My Snowboarding Journey
What started as a life checkbox became a pursuit that now pulls me across continents, chasing that brief each year when mountains turn white and gravity becomes a playground.
Six years in, I'm still unlearning bad habits and discovering how much I don't know. But that's the hook: snowboarding rewards patience in a world that rarely does. Progress is measured in seasons, not sessions.
I’m applying metacognition by figuring out what I know, what I don’t, and how I can keep evaluating and refining my learning. This is my curated snowboarding progression path — a way to map out my metaknowledge.



From southern Germany (Schloss Neuschwanstein), it takes over two hours by car to reach Sölden, and about one hour from Innsbruck.
Sölden features three main areas: Gaislachkogl, Giggijoch, and the Glacier.
Not the ideal resort for first-timers; the gradients and conditions can be quite intense. My less experienced companions struggled significantly. Many of the blue runs here would be rated red or even black in Japan. This is likely because many local skiers started young and have collectively raised the difficulty standard over generations.
Nevertheless, I truly enjoyed the sheer scale of the resort and how well the different areas are interconnected. The Valley Run was particularly enjoyable, while the famous “Big 3” on the glacier offered a nice mix of challenge — with sections of moguls and icy patches. It is also an excellent wide-open space for practising carving.



Located about three hours from Tokyo, Appi Kogen is renowned for its famously soft, “aspirin snow”.
Even after several sunny days with little fresh snowfall, the snow conditions remained surprisingly pleasant.

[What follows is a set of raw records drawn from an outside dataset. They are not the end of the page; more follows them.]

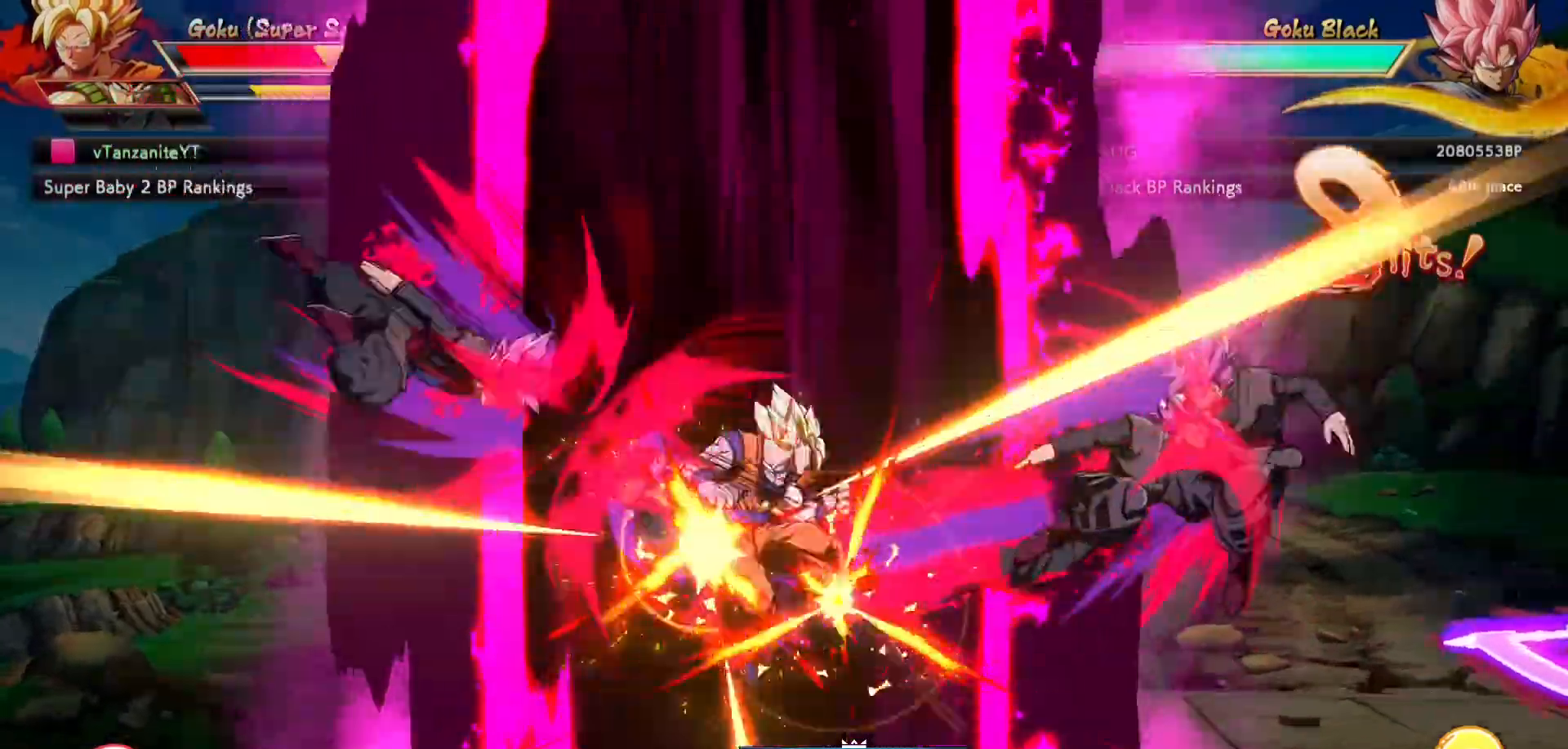
{"buttons": [], "left_stick": "center", "right_stick": "center", "events": [[83, "X", "up"], [217, "X", "down"], [333, "X", "up"], [467, "DPAD_LEFT", "up"]]}
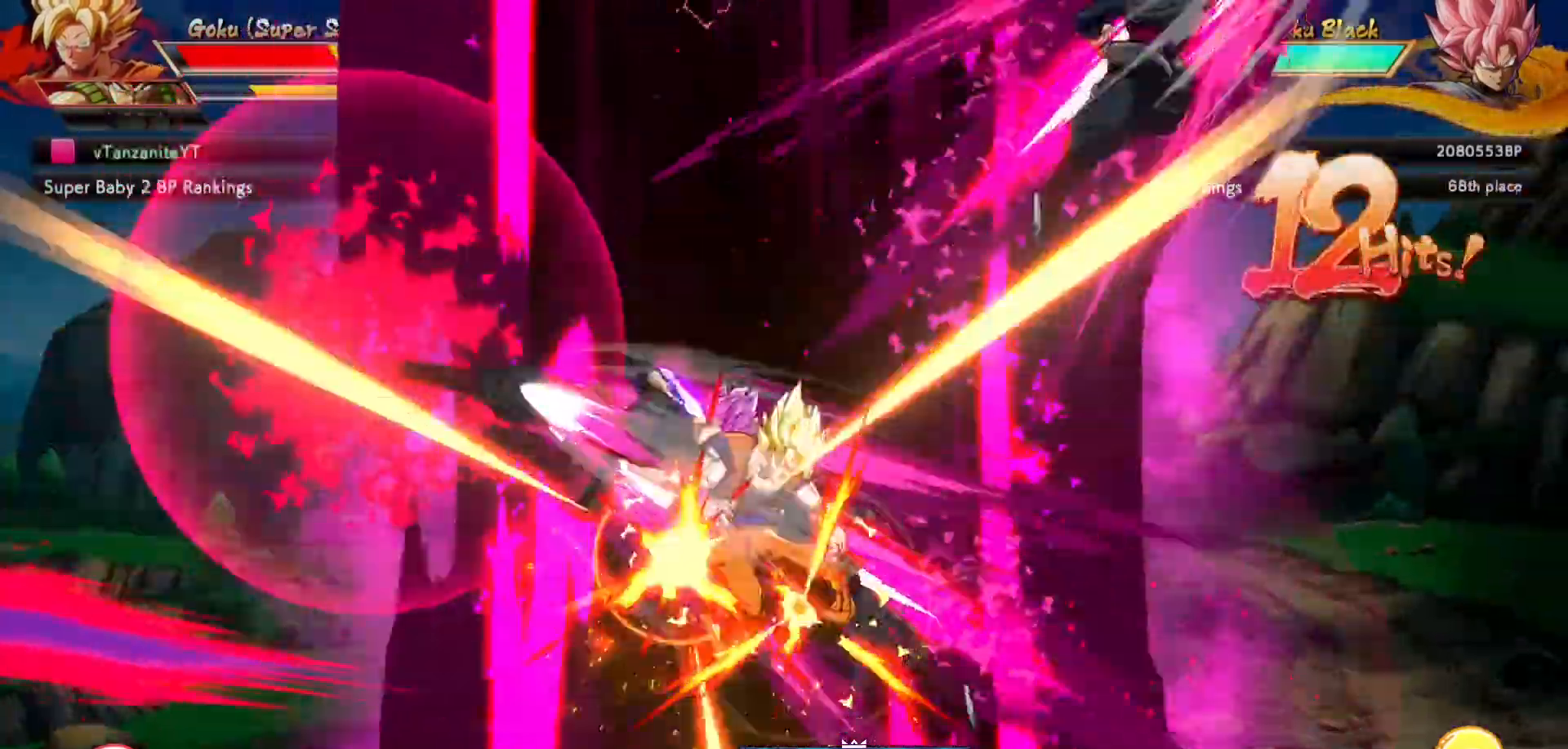
{"buttons": [], "left_stick": "center", "right_stick": "center", "events": []}
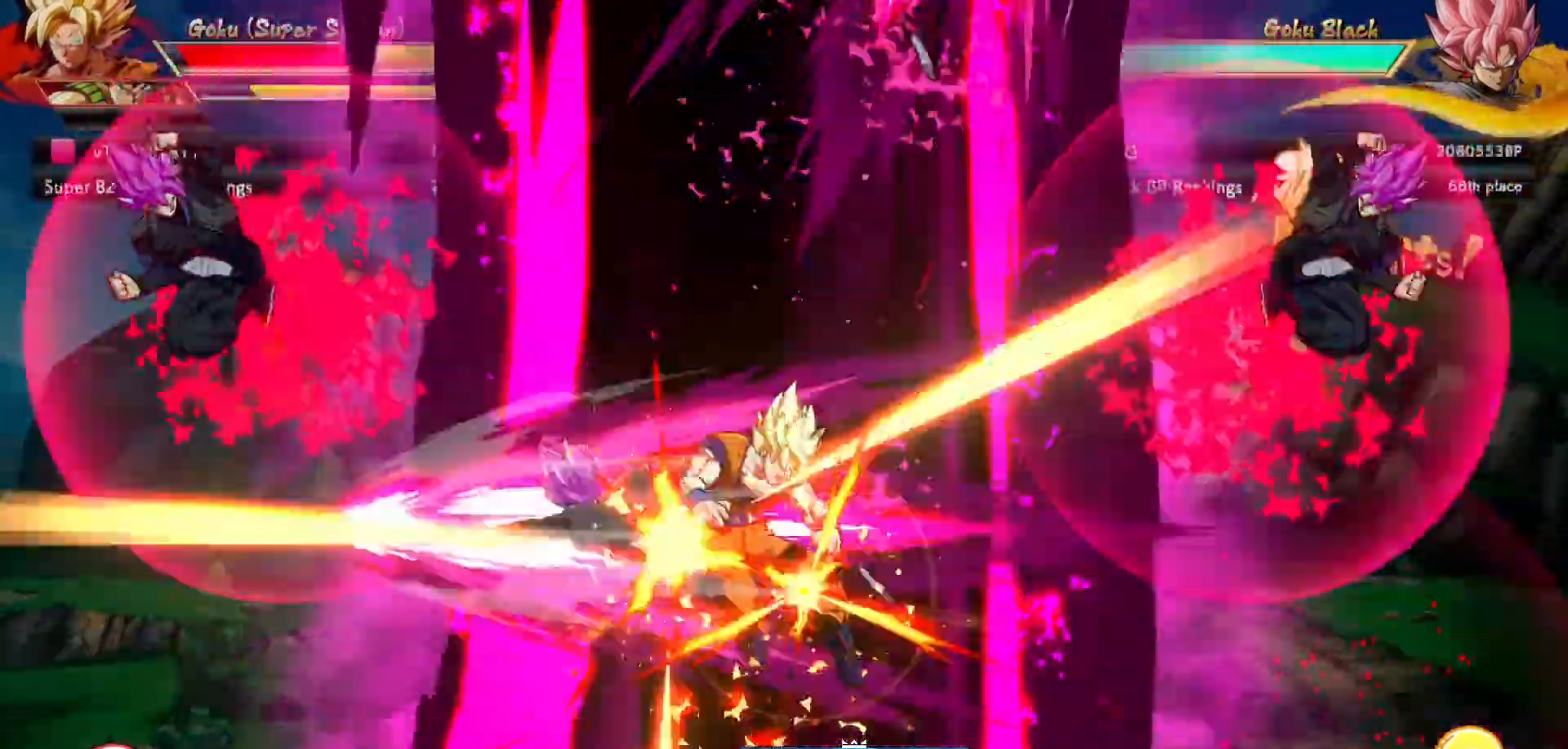
{"buttons": [], "left_stick": "center", "right_stick": "center", "events": []}
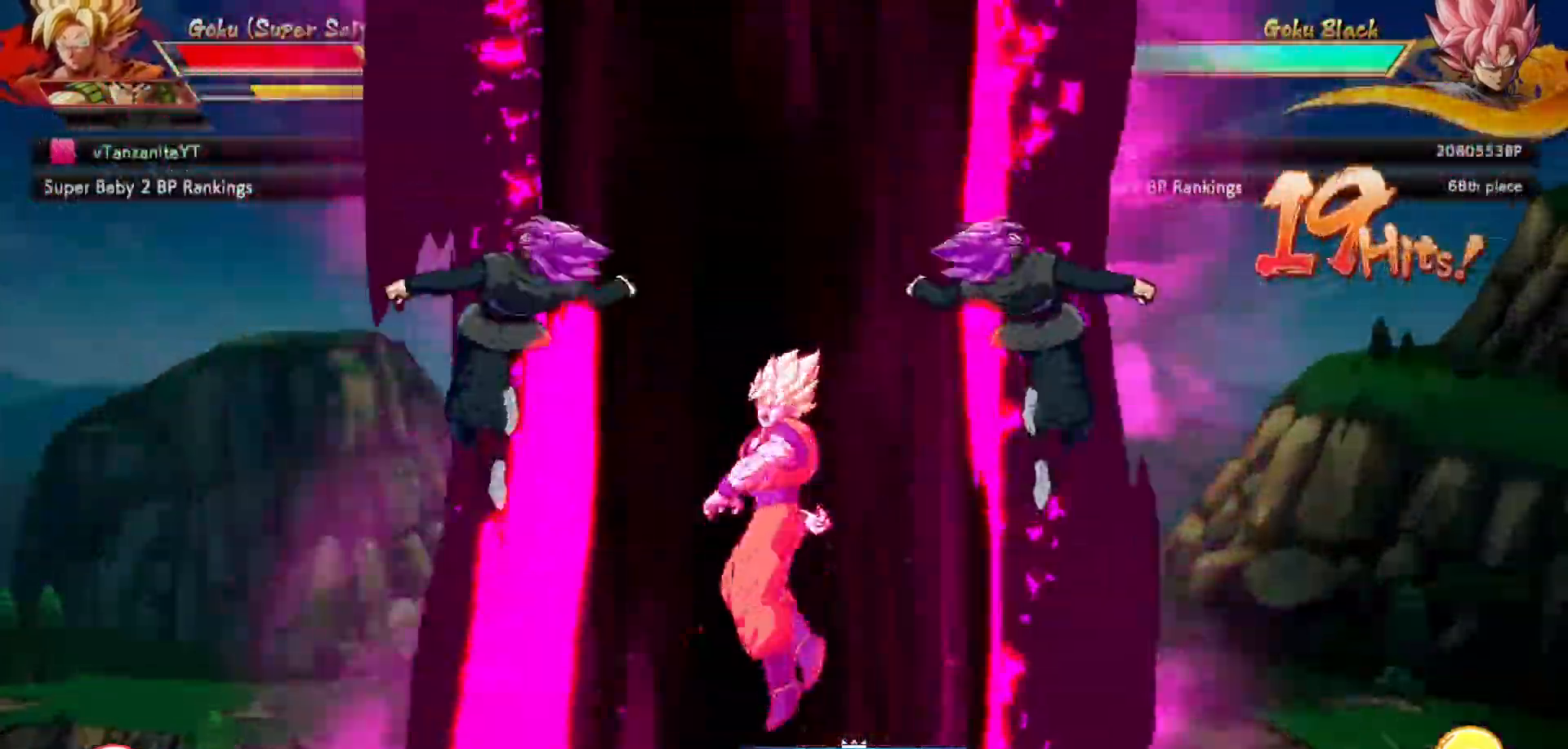
{"buttons": [], "left_stick": "center", "right_stick": "center"}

The resort is large, with well-connected mountains, and significantly less crowded compared to Japan’s more mainstream destinations.
This trip also marked my first experience riding through tree runs — including a few hard falls — yet the overall impression remained very positive. Highly recommended.



Niseko (map) is world-famous for its legendary powder snow (commonly called “Japow”), thanks to its unique geographical and weather conditions.
However, how much powder you actually get to enjoy heavily depends on both your skill level (ability to access the higher, untouched zones) and the daily weather pattern. It’s entirely possible to encounter an icy experience during your trip.
We found that starting from Annupuri in Niseko, or heading to nearby Rusutsu, offered a much more relaxed and enjoyable experience compared to joining the long queues at Grand Hirafu.
Ultimately, finding the right resort and conditions that match your level is key — there is no universal “best” choice for everyone.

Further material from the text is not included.